“The Sewing Machine” by Rachelle Greeff

at Assembly Rooms George Square, Sunday 19th August 2012

It’s tough for young people to understand the way in which the minds of those older than us work. It’s why there’s always so much tension between generations; neither takes time to consider how the other thinks. In the context of post-apartheid South Africa, Rachelle Greeff’s The Sewing Machine touches on this subject alongside ideas of loss, embodied in an extraordinary performance from Sandra Prinsloo.

Prinsloo’s character Magdaleen has lived through apartheid and seen its demise, but still finds it hard to change the way she speaks. She recounts how she is told off by her children for using words like “Bantu” in 2012, and cannot reconcile the new society with old ways. Now her husband is dead, all she has to remember the times before the 90s is an old sewing machine, to which she is telling this story.
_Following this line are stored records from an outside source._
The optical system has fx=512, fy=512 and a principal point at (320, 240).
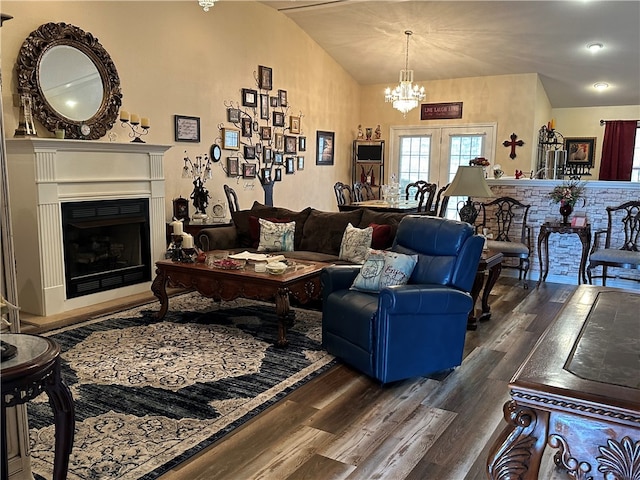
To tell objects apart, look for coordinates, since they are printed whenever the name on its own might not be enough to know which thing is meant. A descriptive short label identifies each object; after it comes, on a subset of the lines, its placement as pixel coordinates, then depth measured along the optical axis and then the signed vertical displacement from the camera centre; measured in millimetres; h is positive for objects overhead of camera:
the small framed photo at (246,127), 7402 +671
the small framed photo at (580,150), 10359 +541
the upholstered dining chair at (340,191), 7938 -277
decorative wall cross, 8672 +538
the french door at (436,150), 9086 +455
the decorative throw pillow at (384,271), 3516 -663
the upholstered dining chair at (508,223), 6500 -614
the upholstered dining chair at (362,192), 8547 -320
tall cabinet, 9941 +221
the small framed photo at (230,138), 7105 +479
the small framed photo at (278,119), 7980 +846
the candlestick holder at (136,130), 5652 +481
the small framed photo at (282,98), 8031 +1188
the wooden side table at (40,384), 1483 -635
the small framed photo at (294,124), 8320 +801
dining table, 6988 -449
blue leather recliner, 3139 -863
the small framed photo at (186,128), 6383 +555
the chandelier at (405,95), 7719 +1209
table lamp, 4633 -78
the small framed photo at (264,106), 7705 +1004
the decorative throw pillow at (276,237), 5340 -659
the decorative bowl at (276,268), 3891 -717
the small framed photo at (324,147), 9086 +480
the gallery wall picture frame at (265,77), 7594 +1424
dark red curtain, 9812 +555
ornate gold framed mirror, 4719 +885
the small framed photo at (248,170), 7480 +45
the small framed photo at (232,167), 7223 +84
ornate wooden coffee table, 3801 -861
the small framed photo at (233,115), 7152 +811
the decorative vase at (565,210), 6052 -395
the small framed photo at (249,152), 7500 +307
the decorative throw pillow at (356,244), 4789 -656
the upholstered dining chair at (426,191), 7500 -277
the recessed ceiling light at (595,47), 7163 +1820
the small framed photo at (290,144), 8242 +479
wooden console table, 1262 -591
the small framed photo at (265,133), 7750 +608
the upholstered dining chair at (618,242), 5371 -749
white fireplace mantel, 4586 -226
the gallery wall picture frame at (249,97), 7371 +1095
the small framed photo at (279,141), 8055 +504
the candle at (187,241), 4469 -600
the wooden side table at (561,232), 5902 -731
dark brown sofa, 5004 -600
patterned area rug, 2447 -1303
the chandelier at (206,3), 4307 +1430
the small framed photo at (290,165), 8328 +130
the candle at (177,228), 4623 -501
At times, it feels to me like Greeff’s play excuses conservative attitudes, but the complexity of her writing and the tightness of structure means this doesn’t take precedence. Instead, the overriding theme is one of being alone, having lost things which are dear to you. Having lost the way of life she was comfortable with, Magdaleen must learn to cope how to move on in this new world, no matter how little time she has. This is demonstrated by her final altruistic act of giving away her sewing machine to help an AIDS charity, as she recognises she must leave behind her past if she is to have any effect on the future.
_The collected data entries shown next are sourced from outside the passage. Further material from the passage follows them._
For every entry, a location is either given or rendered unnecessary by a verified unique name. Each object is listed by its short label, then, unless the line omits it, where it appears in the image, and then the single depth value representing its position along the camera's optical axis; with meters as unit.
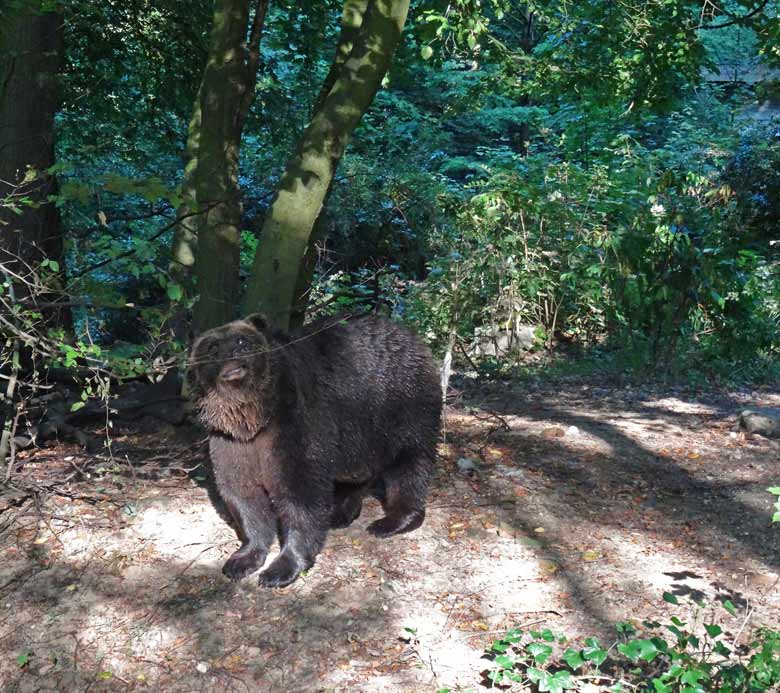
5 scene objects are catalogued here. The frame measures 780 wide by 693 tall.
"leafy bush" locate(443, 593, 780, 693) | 3.62
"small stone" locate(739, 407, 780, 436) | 7.32
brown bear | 4.91
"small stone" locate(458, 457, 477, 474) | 6.51
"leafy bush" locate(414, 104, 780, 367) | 10.06
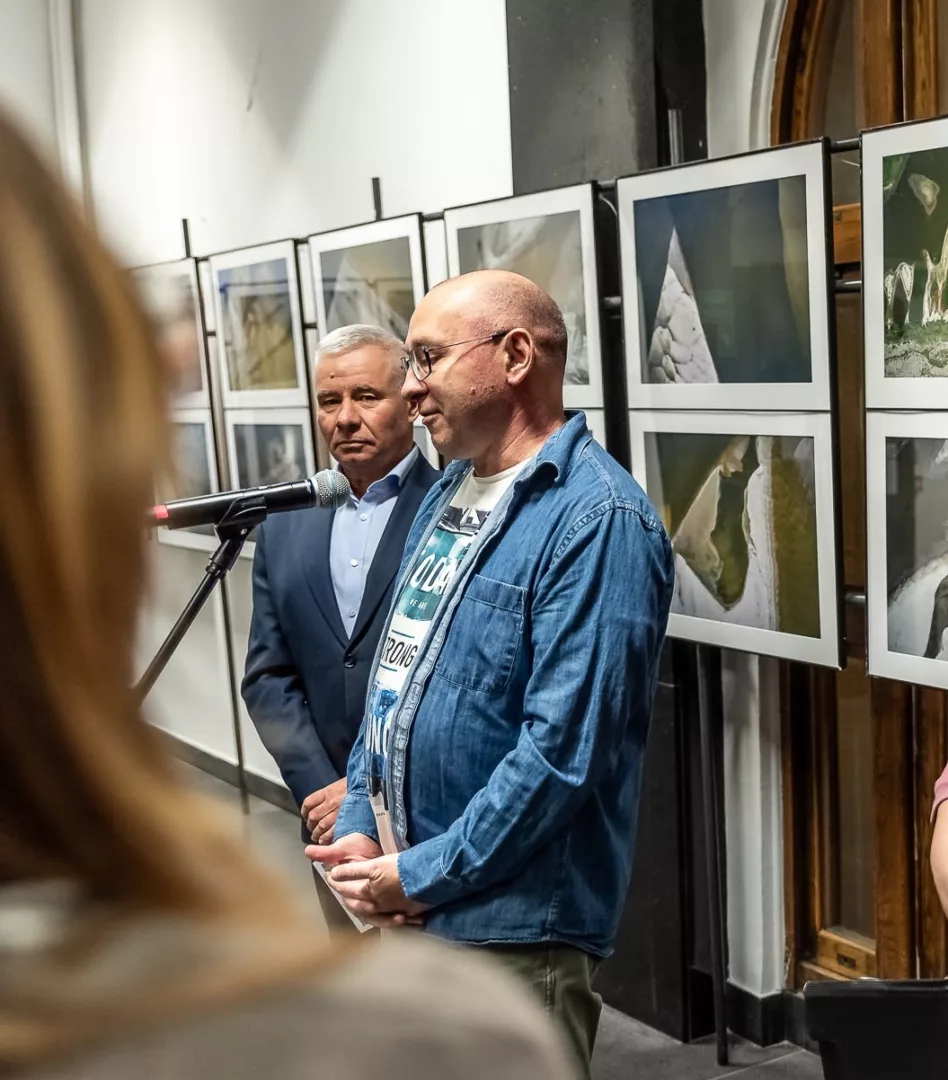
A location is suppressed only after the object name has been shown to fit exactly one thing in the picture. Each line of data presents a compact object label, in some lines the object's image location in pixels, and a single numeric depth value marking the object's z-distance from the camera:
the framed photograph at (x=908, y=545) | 2.22
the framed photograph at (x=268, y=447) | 4.02
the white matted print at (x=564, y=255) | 2.78
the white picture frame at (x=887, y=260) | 2.11
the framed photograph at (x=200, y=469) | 4.59
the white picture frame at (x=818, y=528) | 2.38
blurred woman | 0.49
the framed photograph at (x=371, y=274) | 3.35
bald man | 1.80
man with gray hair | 2.46
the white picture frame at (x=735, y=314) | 2.31
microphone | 1.93
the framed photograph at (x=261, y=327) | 3.96
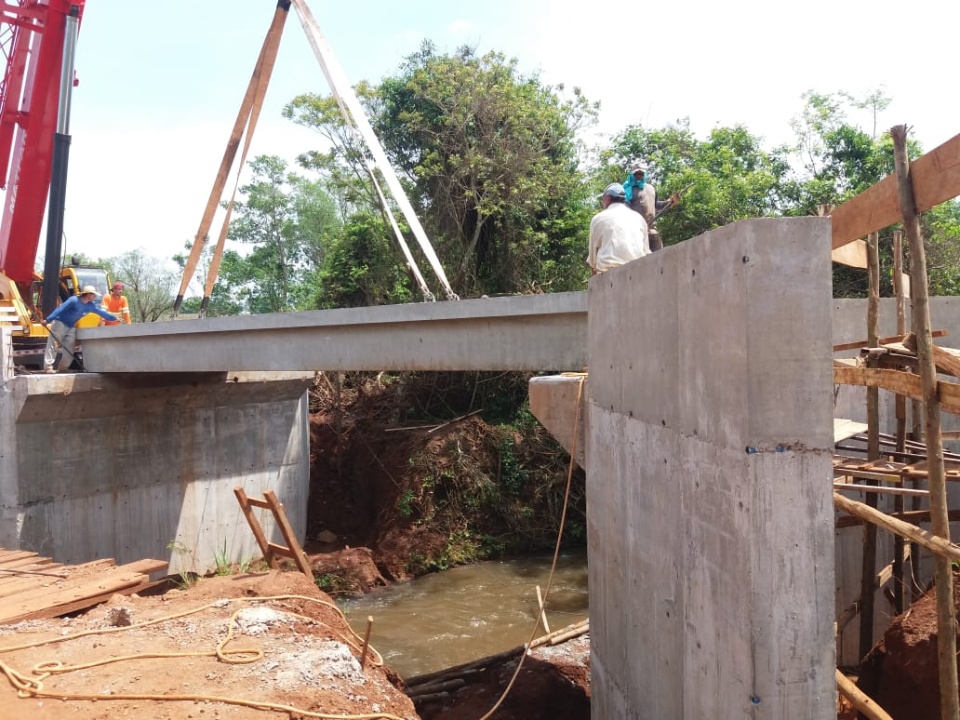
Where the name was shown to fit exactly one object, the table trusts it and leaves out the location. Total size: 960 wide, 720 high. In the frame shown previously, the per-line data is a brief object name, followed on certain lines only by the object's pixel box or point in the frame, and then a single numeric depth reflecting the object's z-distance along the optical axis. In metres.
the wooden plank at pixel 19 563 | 7.76
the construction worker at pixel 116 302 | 15.40
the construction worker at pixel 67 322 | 12.88
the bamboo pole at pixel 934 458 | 3.97
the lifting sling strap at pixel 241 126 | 10.14
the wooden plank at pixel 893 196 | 3.80
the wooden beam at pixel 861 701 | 4.08
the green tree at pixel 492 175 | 19.12
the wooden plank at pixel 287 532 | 7.34
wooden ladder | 7.36
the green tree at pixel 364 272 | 21.02
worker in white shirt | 6.30
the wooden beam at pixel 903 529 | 3.77
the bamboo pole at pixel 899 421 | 6.55
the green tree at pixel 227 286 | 41.81
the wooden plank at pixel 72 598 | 6.12
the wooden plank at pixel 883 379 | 4.41
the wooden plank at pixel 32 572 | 7.29
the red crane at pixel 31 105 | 13.36
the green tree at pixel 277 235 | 40.81
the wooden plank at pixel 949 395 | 3.90
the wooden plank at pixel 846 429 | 6.73
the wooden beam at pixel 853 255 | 6.33
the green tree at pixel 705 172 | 18.28
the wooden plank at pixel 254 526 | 7.69
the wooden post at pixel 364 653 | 5.45
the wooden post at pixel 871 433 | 5.97
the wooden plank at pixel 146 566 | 7.52
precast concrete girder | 7.08
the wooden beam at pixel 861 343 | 6.48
Prinsloo’s performance is the best I’ve seen at the Fringe this year. At times utterly charming and others disconcertingly naïve, she portrays a woman at an important stage of her life, experiencing an epitome which will change her view on things. She admits she had to live as a mother and a wife separately, deep in her own personal apartheid, a truly tragic concept which we can all relate to in our personal and public personas. Astonishingly, she builds a rapport with the disembodied voices emanating from the space, as she converses with her past.
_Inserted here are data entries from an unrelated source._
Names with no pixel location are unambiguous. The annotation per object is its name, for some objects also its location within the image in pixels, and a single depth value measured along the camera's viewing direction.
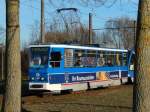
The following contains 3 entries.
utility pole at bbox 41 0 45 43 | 32.94
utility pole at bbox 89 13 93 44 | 49.31
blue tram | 27.64
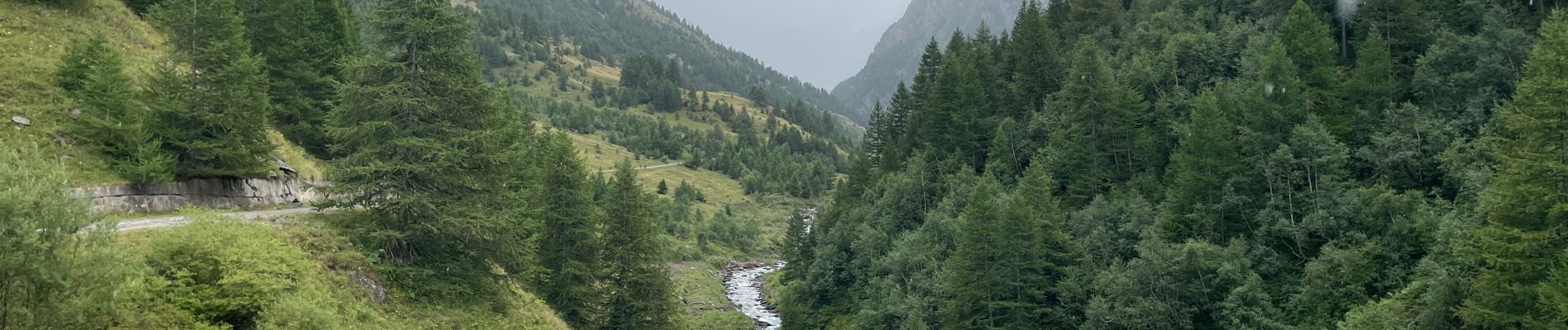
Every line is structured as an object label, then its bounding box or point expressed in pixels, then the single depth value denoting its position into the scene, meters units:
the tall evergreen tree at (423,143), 25.97
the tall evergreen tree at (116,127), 31.06
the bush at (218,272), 20.34
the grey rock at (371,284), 25.23
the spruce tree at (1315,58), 55.81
The Sewing Machine is perhaps a play which will divide audiences along generational lines, but there is no doubting that Prinsloo’s performance is electrifying. Hennie van Greunen’s direction brings to life Greeff’s writing simply but powerfully, focussing on things which hold emotional resonance. Magdaleen’s inner struggle stems directly from post-apartheid events, but the argument she has with herself is no doubt universal.